The Olympic and Paralympic Games have been the catalyst for the physical transformation of a huge area of east London.
A new quarter for east London
The Olympic and Paralympic Games have been the catalyst for the physical transformation of a huge area of east London, much of which had been used by industry and landfill for centuries, and suffered years of contamination and neglect.
Long after the athletes and spectators have moved on, the Olympic Park – to be renamed the Queen Elizabeth Olympic Park after the Games – will become a fantastic new focal point for the capital.
Elite athletes and the local community will have new world-class sporting venues to train and compete in.
Visitors will enjoy the new parklands that will reconnect the communities surrounding the Park, which for years have been divided by waterways, roads and railways lines.
The Olympic and Paralympic Village will be converted into thousands of new homes for sale and rent, half of which will be affordable housing. Along with a new educational campus, a community health centre and new developments elsewhere within the Park, the Village – to be known as East Village – will form a whole new community in this part of east London.

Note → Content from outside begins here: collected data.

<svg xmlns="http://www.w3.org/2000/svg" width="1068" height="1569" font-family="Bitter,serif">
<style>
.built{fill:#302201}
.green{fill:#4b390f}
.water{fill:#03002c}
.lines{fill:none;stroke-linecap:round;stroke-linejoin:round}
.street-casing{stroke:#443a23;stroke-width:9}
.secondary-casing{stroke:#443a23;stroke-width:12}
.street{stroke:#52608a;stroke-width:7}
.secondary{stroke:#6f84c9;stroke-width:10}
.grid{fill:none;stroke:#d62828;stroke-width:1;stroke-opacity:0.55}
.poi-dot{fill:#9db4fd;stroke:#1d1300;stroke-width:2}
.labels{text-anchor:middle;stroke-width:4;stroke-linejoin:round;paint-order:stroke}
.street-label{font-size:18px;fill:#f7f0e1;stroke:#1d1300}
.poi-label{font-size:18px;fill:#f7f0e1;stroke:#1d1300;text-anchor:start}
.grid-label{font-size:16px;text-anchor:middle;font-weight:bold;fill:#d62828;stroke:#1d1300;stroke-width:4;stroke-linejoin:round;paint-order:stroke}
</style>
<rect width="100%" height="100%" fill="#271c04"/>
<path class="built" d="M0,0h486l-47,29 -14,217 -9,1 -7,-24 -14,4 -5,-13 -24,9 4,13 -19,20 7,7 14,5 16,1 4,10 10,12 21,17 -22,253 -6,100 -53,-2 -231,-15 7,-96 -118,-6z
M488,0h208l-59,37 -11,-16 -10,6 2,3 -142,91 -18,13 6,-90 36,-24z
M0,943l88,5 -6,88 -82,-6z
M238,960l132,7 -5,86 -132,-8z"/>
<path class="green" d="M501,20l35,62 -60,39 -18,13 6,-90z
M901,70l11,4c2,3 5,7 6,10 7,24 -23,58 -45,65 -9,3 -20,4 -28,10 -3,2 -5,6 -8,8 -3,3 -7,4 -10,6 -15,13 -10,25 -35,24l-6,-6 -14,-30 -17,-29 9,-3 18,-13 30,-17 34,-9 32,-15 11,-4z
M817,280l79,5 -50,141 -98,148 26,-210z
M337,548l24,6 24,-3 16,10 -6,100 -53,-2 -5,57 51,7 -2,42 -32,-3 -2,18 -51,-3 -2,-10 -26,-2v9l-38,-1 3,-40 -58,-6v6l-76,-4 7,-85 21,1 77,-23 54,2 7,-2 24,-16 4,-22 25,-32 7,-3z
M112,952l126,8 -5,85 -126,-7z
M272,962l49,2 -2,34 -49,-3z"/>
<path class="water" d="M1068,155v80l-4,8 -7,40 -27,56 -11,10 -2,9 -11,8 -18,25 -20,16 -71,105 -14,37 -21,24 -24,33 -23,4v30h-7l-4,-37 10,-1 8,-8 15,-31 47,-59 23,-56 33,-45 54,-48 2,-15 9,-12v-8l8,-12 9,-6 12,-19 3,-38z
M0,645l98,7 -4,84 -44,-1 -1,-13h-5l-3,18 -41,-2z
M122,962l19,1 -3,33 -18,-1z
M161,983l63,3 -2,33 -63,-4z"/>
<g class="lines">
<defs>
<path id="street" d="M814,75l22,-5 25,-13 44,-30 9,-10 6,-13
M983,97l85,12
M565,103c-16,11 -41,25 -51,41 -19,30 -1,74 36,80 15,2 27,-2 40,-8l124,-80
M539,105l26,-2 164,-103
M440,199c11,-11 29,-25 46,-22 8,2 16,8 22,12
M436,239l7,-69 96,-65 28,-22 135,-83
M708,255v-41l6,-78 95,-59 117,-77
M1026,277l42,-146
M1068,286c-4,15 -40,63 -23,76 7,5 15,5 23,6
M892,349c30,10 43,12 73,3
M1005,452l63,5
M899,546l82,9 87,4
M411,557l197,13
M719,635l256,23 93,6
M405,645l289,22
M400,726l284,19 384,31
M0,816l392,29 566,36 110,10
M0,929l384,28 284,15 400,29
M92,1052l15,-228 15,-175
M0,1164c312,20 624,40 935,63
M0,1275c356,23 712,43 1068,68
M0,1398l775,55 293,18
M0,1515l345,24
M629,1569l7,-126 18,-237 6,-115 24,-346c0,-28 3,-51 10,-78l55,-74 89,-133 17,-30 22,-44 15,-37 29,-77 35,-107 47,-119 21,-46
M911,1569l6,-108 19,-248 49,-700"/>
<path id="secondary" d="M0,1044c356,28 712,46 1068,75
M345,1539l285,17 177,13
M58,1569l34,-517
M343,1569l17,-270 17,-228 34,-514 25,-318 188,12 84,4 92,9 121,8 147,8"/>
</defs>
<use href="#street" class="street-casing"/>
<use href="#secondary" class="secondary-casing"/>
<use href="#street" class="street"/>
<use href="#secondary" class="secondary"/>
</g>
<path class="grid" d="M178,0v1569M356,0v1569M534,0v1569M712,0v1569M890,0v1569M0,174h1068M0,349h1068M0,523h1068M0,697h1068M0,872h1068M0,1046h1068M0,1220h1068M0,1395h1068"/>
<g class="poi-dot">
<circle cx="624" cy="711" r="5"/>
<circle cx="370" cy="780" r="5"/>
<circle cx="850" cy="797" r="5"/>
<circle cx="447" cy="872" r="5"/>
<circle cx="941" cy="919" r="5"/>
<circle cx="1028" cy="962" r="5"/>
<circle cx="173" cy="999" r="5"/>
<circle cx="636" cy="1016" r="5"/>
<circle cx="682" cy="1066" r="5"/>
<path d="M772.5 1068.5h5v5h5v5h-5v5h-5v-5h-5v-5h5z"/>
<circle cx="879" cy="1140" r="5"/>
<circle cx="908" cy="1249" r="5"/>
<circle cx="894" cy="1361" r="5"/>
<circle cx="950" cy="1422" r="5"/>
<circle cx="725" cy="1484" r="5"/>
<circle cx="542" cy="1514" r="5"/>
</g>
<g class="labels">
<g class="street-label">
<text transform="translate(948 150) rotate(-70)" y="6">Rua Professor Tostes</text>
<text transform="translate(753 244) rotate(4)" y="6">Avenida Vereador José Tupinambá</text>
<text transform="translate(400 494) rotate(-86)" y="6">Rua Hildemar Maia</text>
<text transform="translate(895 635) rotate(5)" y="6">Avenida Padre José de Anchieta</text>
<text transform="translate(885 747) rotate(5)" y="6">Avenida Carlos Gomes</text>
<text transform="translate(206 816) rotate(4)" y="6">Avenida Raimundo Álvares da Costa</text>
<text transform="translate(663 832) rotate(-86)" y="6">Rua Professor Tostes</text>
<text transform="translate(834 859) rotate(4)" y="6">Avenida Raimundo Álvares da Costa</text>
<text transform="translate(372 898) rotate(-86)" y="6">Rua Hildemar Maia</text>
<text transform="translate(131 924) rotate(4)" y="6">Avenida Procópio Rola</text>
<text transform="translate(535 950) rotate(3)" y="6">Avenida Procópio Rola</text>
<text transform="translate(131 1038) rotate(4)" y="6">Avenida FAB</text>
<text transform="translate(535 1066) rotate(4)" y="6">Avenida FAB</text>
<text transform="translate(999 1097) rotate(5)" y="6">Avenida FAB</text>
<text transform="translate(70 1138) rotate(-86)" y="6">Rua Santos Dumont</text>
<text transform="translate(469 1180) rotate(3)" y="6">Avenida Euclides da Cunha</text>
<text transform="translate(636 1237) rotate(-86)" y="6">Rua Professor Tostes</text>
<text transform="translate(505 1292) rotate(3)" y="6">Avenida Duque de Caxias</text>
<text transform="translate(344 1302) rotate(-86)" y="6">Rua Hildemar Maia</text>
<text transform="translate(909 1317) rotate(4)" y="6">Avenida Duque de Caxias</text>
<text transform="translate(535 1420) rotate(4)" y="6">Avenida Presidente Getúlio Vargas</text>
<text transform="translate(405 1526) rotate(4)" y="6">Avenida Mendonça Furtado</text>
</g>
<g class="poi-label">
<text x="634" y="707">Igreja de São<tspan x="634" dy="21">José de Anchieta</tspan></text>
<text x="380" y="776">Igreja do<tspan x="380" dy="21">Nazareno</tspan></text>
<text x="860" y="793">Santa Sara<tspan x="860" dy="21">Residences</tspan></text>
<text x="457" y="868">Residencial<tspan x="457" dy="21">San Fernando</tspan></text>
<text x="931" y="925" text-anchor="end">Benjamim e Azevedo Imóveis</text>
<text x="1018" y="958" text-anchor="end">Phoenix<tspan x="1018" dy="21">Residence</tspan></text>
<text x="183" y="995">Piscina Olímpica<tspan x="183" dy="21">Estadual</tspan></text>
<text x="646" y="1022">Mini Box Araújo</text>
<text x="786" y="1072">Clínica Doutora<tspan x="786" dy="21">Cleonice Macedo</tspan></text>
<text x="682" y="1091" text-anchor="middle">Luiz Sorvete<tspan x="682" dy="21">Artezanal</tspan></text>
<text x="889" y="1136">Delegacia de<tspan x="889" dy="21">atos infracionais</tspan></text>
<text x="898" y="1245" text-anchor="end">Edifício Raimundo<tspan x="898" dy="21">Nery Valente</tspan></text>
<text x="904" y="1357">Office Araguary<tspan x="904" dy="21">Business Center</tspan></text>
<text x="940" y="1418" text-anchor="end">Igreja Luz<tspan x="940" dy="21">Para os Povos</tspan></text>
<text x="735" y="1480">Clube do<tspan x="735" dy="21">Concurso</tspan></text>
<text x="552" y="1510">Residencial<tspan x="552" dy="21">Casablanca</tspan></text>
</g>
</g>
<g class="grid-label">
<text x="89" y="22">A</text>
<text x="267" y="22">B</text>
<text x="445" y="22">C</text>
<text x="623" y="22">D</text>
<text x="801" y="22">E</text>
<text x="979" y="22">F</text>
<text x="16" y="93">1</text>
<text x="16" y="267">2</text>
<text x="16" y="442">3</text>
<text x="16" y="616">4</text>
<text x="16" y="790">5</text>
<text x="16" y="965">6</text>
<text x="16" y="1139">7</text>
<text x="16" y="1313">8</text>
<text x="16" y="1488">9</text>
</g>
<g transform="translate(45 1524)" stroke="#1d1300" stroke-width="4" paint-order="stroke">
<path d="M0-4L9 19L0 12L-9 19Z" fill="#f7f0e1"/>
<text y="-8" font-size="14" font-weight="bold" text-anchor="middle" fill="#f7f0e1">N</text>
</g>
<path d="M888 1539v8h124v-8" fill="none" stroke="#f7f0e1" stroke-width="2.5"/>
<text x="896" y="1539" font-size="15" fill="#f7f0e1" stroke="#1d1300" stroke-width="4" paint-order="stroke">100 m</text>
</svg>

Thinking of tomorrow, today
New transport connections and a brand new infrastructure of energy, water, telecommunications was built for the Games, but with the long-term development of the Park very much in mind – it will provide the backbone for the future development of the area.
In fact, 75p of every £1 the Olympic Delivery Authority (ODA) spent was an investment in the long-term transformation of the area.
Raising the bar in construction
Through the construction project undertaken by the ODA, London 2012 has raised the bar for the construction industry –setting new standards in areas such as sustainability, health and safety, accessibility, and inclusivity.
The innovations and lessons learned during the London 2012 construction project are now available on the London 2012 Learning Legacy website, for other organisations to learn from and implement.
Putting safety first
The health and safety of the workforce was London 2012’s number one priority in its construction project. The ways that London 2012 made its construction project safer will be shared with the rest of the industry to leave a legacy of safer working environments.
The accident frequency rate during the construction of the main London 2012 venues and infrastructure was well above the industry average and better than the national average for all workplaces – setting a benchmark for the rest of the UK’s construction industry.
A sustainable Games
The venues have been designed to be as sustainable as possible, using innovative techniques such as light pipes to reduce energy use, brown roofs to encourage new wildlife habitats, collecting rainwater to reduce water consumption and reusing or recycling materials wherever possible.
A legacy for everyone
Inclusive design was at the heart of the project. For example, faith groups were among the sectors of the community consulted during the planning and design process. Following this, changes were made to the Aquatics Centre’s design to incorporate a Faith Room and single-sex areas in the changing rooms.
The Village, sporting venues, new transport services, supporting facilities and the Park itself will be accessible to people with a wide range of disabilities both during and after the Games.
As well as transforming the landscape of east London and providing a new infrastructure for its communities, London 2012 has worked hard transform the attitudes of people in a number of areas. Through our focus on sustainability and legacy in design and construction, we have made a lasting impact on the construction and event services industries.
Meanwhile, the London 2012 Paralympic Games are helping change attitudes towards disability. The success of our Paralympic ticketing programme has opened up disability sports to a whole new audience, and events such as International Paralympic Day – held on Trafalgar Square in 2011 to help celebrate 100 days to go to the Paralympics – have helped educate people about and raise the profile of disability sport.